As you know, “it’s either good or nothing about the dead,” at least at first. But years pass and everything is put in its place. In the case of Sasha Cherny, whose sharp, caustic satires that caused uncontrollable laughter were enjoyed by many, one could expect the emergence of overestimations, mixed with hidden vulnerability, professional envy or something else, for example, painful nationalism. This is especially expected when you are dealing with an unusual talent who, in turn, has adopted mocking satire, such as, for example, Venedikt Erofeev, who became famous in Samizdat for his murderously funny shocking masterpiece “Moscow - Petushki”. In notes in the margins of diaries, where non-satirists are usually especially merciless and in no way inclined to sentimentality, Venichka, as he liked to call himself, suddenly melted:

When you read antipodean peers, he argues, “you want to either be prostrate in the dust, or throw dust in the eyes of the peoples of Europe, and then get bogged down in something. I want to fall into something, but it’s not clear what, into childhood, into sin, into radiance or into idiocy. The desire, finally, to be killed with a carved blue frame and your corpse thrown in the thickets of euonymus. And so on. And with Sasha Cherny, “it’s good to sit under the black currants” (“eating up on ice-cold curdled milk”) or under a cypress (“and eating turkey with rice”).”

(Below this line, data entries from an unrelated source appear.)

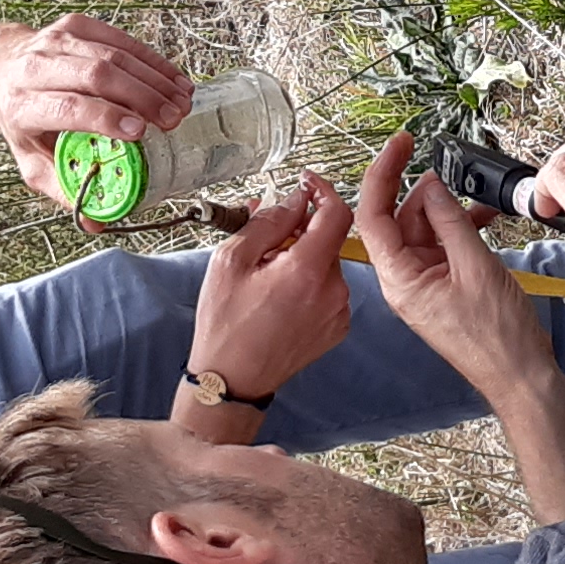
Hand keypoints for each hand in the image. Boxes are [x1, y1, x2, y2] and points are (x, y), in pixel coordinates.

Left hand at [0, 15, 193, 197]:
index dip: (106, 117)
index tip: (141, 131)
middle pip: (96, 75)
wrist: (0, 70)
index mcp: (24, 105)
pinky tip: (173, 79)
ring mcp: (57, 41)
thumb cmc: (22, 120)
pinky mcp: (75, 25)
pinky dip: (151, 59)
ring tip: (181, 102)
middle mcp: (36, 68)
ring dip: (153, 78)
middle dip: (141, 96)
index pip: (68, 106)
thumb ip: (64, 190)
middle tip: (172, 119)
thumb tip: (97, 223)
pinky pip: (119, 38)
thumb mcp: (32, 161)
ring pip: (112, 54)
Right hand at [192, 170, 355, 408]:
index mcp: (308, 271)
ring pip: (327, 264)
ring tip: (266, 276)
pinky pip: (328, 290)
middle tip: (265, 241)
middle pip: (329, 240)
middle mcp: (333, 291)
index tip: (305, 184)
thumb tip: (294, 199)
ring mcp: (339, 312)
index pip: (337, 213)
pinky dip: (308, 283)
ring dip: (302, 258)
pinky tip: (279, 297)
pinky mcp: (337, 327)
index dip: (322, 191)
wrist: (233, 379)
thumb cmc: (226, 322)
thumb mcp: (231, 260)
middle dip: (301, 231)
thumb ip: (268, 222)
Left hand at [354, 132, 556, 396]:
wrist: (520, 374)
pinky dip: (460, 229)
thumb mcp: (475, 265)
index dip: (381, 174)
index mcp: (399, 279)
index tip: (399, 145)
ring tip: (477, 202)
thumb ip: (450, 220)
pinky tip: (483, 219)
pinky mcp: (444, 287)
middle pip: (399, 219)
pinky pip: (443, 247)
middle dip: (425, 193)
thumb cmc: (497, 336)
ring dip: (448, 211)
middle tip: (450, 172)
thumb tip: (431, 186)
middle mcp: (404, 280)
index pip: (373, 216)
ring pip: (424, 230)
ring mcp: (424, 284)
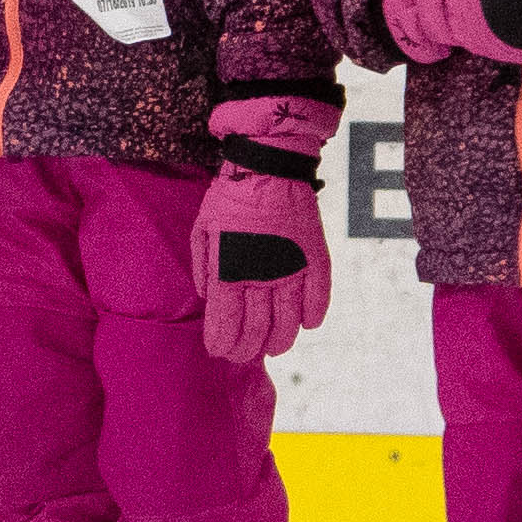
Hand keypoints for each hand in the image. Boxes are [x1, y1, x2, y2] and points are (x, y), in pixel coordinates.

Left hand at [194, 90, 340, 360]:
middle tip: (243, 356)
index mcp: (229, 271)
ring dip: (281, 341)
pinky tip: (308, 325)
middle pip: (257, 330)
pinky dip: (315, 315)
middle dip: (248, 349)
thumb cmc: (229, 195)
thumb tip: (206, 296)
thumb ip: (203, 266)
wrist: (268, 165)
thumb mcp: (202, 228)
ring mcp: (291, 269)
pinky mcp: (315, 258)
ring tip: (274, 348)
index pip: (227, 323)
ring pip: (289, 321)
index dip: (224, 343)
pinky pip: (319, 296)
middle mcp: (261, 276)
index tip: (220, 351)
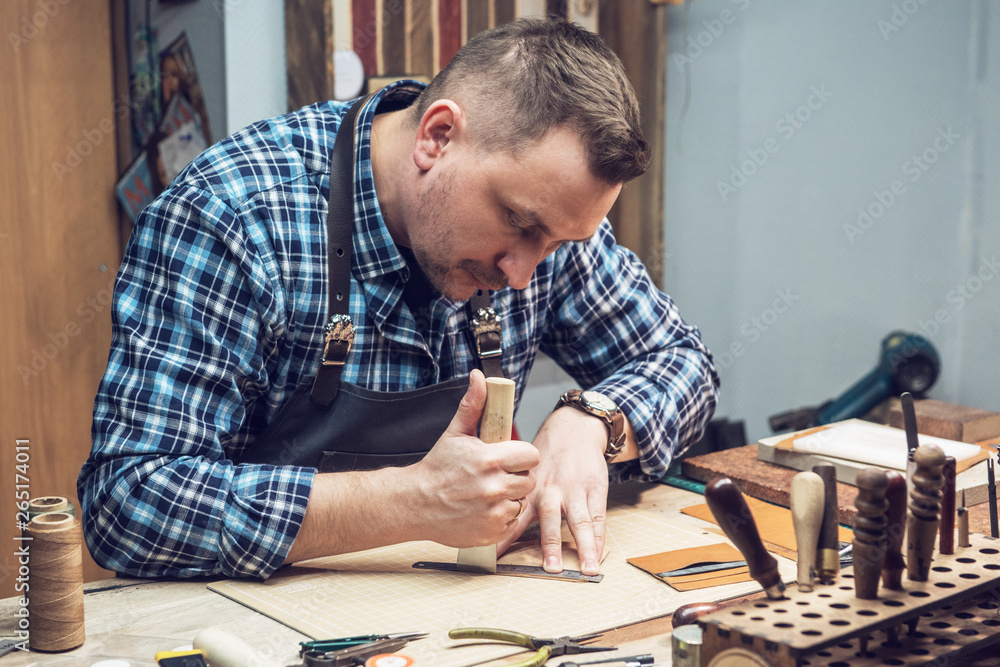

Even the incomparable Vladimir Nabokov, who is painfully sensitive to the slightest flaws in style and merciless to his fellow writers, uttered unexpectedly touched warm words about Sasha Cherny: “There are only a few books left and a quiet, charming shadow.”

The feeling left behind by this poet, who talentedly mocked the shortcomings of his contemporaries, a reserved man whose smile almost no one saw, turned out to be quite unexpected and difficult to define. It's probably tenderness.